淩青歲認可地點點頭,過了一會,想到方才老妪的話,問,“對了,阿婆,您方才說最近不太平?”
“到底怎麽不太平了?”
老妪聞言,有些納悶地扭頭看了淩青歲一眼,渾濁白目木然地轉轉,視線在他臉上流轉幾下,方才恍然大悟反應過來,發出一聲喟嘆,拍拍大腿,“诶,瞧我,差點又忘了你是外來人。”
“那件事啊,如今在玉京鬧得可大了,上到百八十老頑童,下到剛能在地上溜達的小娃都知道,城西那塊地方啊,邪乎!”
淩青歲眉頭一皺一挑,“邪乎?”
老妪:“對,就是邪乎!”
老妪緩緩同淩青歲道來:“其實玉京早就不太平了,大概從前幾個月起,城西那家客棧就老是丢人,丢的都還是女人。”
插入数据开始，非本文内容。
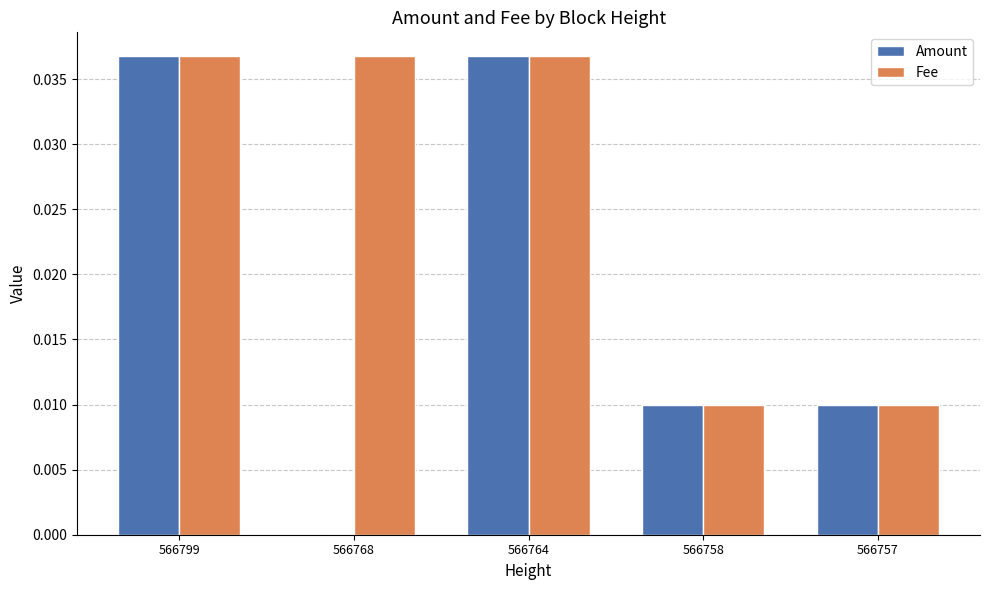

Which series has the largest total across all categories?

Fee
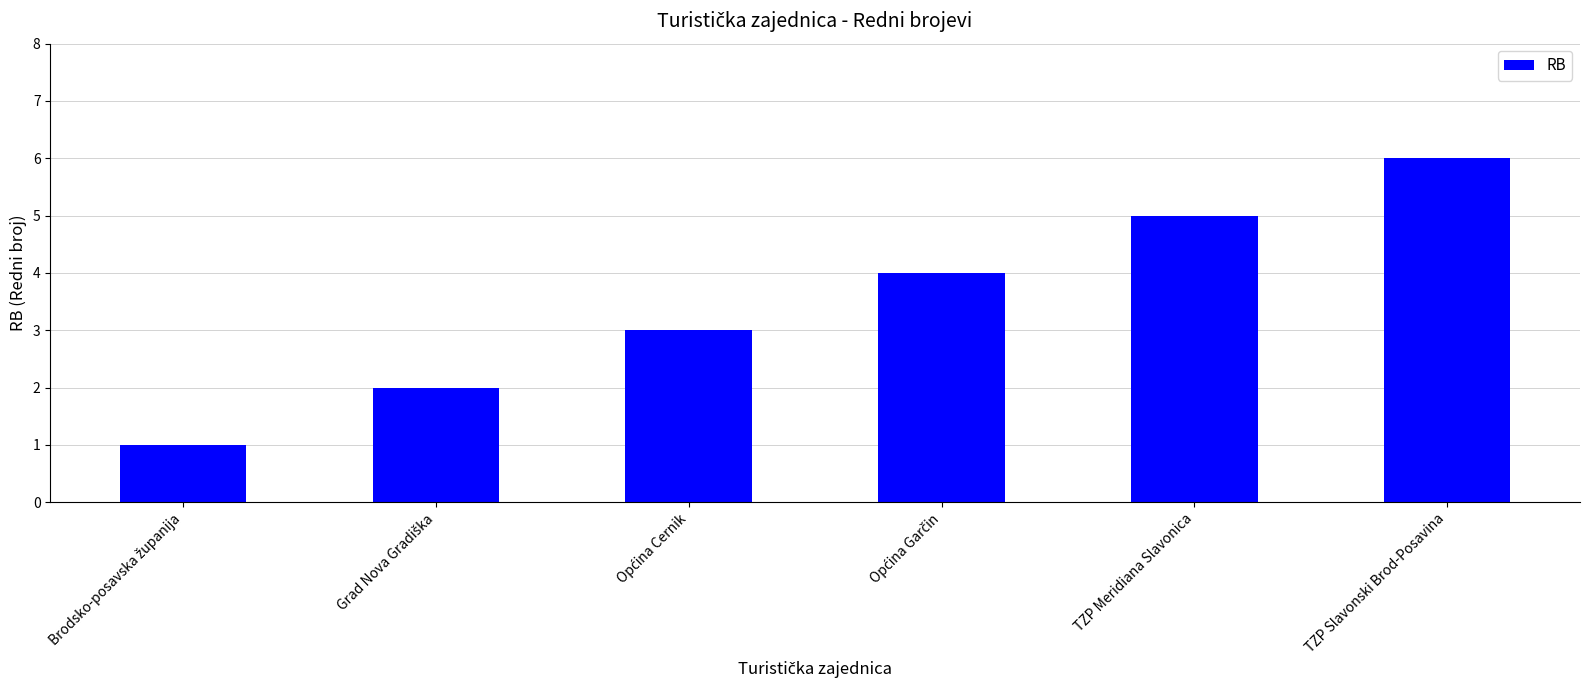

What is the difference between the maximum and minimum values?

5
“因為那些個女人大多都是外來的,在玉京裏沒什麽親眷,剛開始還沒什麽人發覺,直到漸漸的,那些個女子的家人發覺不對勁,都來找人了,事情這才鬧大了起來。那些女子的家人急得去報官。官府衙門接到報案也曾去查探過,可後來卻也未見有什麽結果,那家客棧也未曾得到什麽處罰,還是一如往常地在做生意。”
“這便是第二等的邪乎,在這玉京上至老頑童,下至小潑孩都知道的事情,官府衙門往上的人便不知道,這玉京之外的人也不知道。似乎有人在壓着這些消息,于是依舊不斷的,外來的女子中依舊有往裏頭住的,這玉京裏的人也再沒有能出來為那些女子做主的了。”
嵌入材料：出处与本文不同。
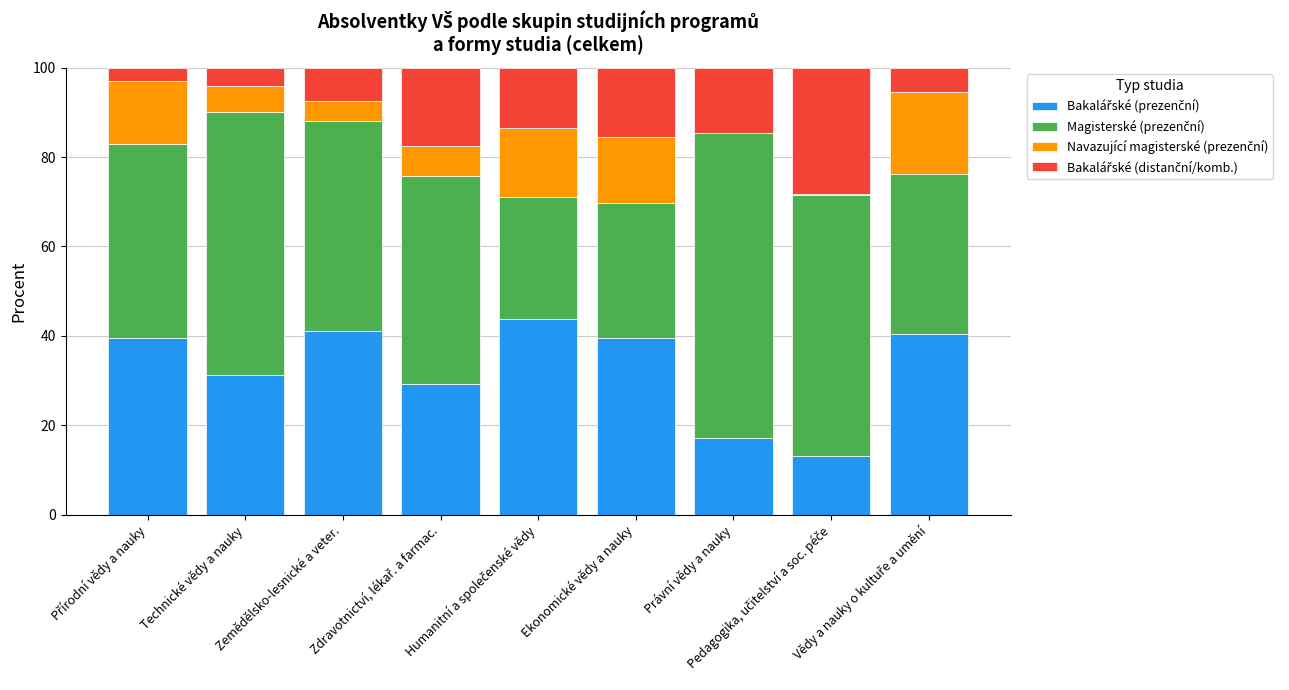

Is it true that Bakalářské (prezenční) equals 24.9 at Právní vědy a nauky?

False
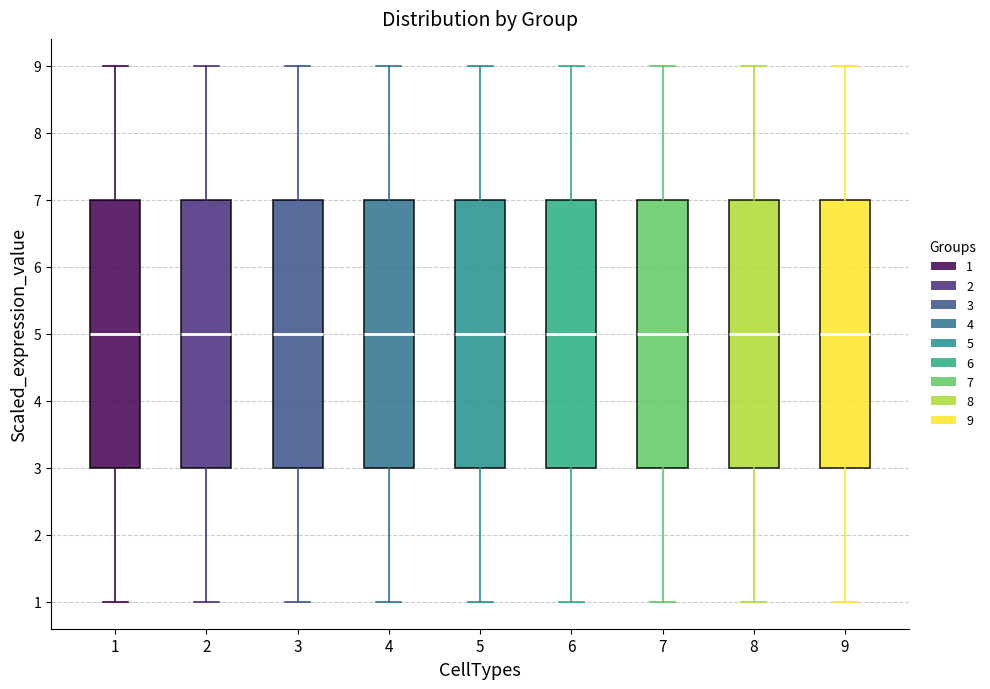

Reading left to right, read every box against the y-axis: the position of its median line, the range the box covers, and the ends of its whiskers. The values are not printed on the chart, so give them approximately, as read against the axis.

1: median 5, box 3 to 7, whiskers 1 to 9
2: median 5, box 3 to 7, whiskers 1 to 9
3: median 5, box 3 to 7, whiskers 1 to 9
4: median 5, box 3 to 7, whiskers 1 to 9
5: median 5, box 3 to 7, whiskers 1 to 9
6: median 5, box 3 to 7, whiskers 1 to 9
7: median 5, box 3 to 7, whiskers 1 to 9
8: median 5, box 3 to 7, whiskers 1 to 9
9: median 5, box 3 to 7, whiskers 1 to 9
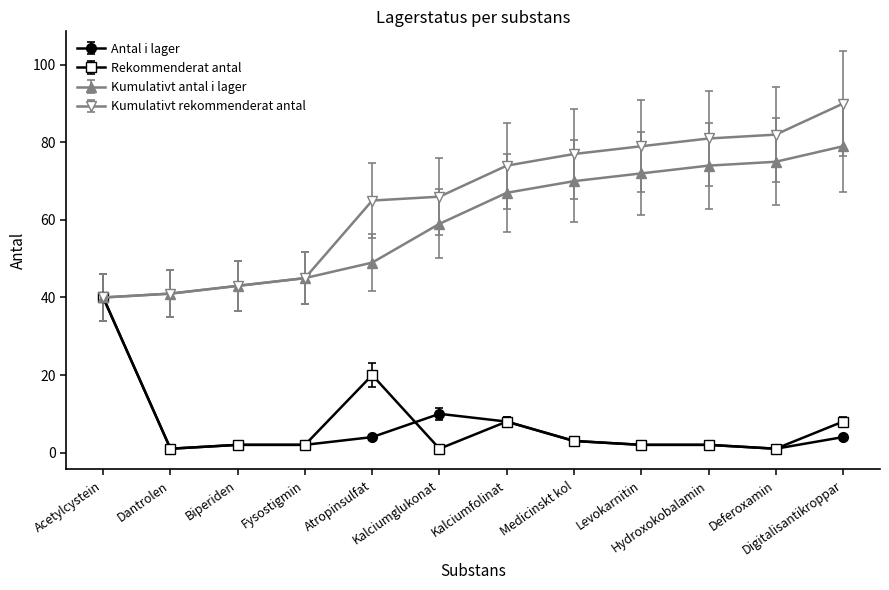

At which label is Rekommenderat antal closest to 20?

Atropinsulfat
“不過紙終究包不住火,客棧的名聲愈來愈臭。上頭的人不管,咱們玉京裏的平頭百姓可看不下去了。瞧見外頭來的女子,總會好心提醒一句,叫她們切莫住進去。”
“不知道是不是客棧裏沒了可以下手的人,于是到了天色暗下來的時候,那家客棧的附近,也逐漸地開始有咱們玉京裏的姑娘不見了。故而現在天黑了,老婆子我遇見什麽在外面的姑娘,都忍不住囑咐一句,叫她們趕緊回家,切莫靠近城西那邊。”
聽完,淩青歲深覺事态嚴重。
“那麽敢問阿婆,據您所知,到現如今,已經丢了多少姑娘了?”
老妪似乎沒有認真統計過數字,如今被人提醒着算了算,老妪被吓得一哆嗦,豎起兩個手指,道:“大概……似乎,好似有将近十個了。”
“十個了?”
“對的,大抵吧。”老妪說,“幾乎每七天都要不見一個,這樣算下來,是有将近十個了。”
淩青歲更加納悶。
這樣聲勢浩大的失蹤案件,都引起了玉京中人的恐慌了,而且按照老妪所說的,都有人報官了,他身為太子,身居朝廷,竟然一點風聲都沒有聽到。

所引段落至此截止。